The time of a complete rotation of Earth relative to a point on the sky is called a sidereal day; this is measured relative to the first point of Aries (the vernal equinox),[ 2] which is a point on the sky that slowly moves as the Earth's rotation axis precesses. The mean value of the sidereal day is shorter than the Julian day by 3 minutes 55.9 seconds. The tropical year, which is the year that the Gregorian calendar is based on, is measured relative to the first point of Aries. The sidereal year is measured relative to a fixed point in space; quasars are used as the reference points.
Positions on the sky are measured in terms of right ascension (RA or α) and declination (dec. or δ). These correspond to longitude and latitude on Earth. The declination is measured in degrees relative to the celestial equator, which is the projection of Earth's equator onto the sky.

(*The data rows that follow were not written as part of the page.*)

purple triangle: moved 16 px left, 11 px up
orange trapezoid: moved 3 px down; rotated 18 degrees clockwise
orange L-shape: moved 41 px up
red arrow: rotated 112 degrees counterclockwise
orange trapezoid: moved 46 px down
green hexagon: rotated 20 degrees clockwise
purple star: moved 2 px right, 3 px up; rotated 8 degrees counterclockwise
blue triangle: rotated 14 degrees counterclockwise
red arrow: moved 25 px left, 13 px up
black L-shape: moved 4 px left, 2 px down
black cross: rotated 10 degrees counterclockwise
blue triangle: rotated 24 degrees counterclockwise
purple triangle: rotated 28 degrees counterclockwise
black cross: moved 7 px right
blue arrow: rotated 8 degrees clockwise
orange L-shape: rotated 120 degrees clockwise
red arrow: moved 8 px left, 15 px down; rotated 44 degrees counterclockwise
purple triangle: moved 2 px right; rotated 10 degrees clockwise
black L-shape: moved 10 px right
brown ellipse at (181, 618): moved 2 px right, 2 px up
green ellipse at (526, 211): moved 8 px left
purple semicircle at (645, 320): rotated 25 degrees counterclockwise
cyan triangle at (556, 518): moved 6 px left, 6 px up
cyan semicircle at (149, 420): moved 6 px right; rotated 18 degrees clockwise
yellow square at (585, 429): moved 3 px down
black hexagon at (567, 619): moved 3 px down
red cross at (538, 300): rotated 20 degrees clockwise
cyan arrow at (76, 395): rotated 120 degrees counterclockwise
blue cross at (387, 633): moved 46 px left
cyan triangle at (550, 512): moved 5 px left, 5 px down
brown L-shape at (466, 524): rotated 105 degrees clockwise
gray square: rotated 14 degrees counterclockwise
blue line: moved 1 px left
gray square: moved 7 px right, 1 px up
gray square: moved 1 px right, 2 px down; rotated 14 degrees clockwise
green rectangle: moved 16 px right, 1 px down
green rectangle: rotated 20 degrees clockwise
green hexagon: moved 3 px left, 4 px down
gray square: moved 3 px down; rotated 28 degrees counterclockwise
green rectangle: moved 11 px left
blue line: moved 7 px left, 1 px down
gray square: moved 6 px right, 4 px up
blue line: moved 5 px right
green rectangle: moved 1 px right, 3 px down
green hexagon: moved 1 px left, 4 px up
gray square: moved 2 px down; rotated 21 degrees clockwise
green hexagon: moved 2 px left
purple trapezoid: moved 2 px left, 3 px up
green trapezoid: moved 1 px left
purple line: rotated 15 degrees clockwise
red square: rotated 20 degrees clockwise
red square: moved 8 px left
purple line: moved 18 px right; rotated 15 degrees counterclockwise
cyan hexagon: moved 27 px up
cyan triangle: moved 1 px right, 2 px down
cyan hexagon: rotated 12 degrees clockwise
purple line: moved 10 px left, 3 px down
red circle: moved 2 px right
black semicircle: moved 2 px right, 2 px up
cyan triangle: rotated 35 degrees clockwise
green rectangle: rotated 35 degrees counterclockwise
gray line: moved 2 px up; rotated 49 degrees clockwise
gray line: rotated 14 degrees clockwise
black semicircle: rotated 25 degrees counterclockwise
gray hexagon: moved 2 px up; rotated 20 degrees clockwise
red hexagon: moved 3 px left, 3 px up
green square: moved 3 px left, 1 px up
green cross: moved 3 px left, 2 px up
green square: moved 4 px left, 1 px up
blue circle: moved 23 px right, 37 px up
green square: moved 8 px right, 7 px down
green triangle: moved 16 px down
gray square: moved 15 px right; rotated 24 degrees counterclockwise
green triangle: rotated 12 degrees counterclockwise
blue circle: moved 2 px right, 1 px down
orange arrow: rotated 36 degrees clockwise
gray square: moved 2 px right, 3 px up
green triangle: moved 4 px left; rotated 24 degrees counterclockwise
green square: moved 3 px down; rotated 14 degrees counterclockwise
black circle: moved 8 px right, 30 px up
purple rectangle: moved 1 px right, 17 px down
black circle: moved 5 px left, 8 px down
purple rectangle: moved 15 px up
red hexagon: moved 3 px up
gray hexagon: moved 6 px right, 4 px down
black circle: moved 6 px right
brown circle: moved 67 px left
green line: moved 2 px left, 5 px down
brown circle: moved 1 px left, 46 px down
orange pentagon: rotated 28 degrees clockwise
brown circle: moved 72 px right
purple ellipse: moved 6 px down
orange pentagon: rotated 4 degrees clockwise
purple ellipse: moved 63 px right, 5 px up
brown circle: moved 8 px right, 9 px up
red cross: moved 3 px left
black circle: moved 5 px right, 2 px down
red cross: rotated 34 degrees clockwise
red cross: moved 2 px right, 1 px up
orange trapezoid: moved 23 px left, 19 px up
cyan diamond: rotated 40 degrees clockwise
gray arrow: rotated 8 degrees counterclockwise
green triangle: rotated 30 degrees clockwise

The declination of the equator is 0°, the declination of the north pole is 90°, and the declination of the south pole is −90°. The right ascension is defined in units of time, with 0 hour at the first point of Aries, and the value of the right ascension at the zenith increasing as time passes. A full circle of the equator corresponds to 24 hours. Right ascension was defined to make finding objects with a telescope easier: the right ascension at the zenith changes by one hour in one hour of sidereal time.
Because the precession of Earth's rotation axis causes the first point of Aries to moves along the equator over time, the right ascension and declination of the stars change with time. To counteract this, astronomers traditionally express the positions of stars for the coordinate system of a particular date. Currently current standard is Epoch 2000, or the coordinate system for January 1, 2000. Epoch 1950 was used previously.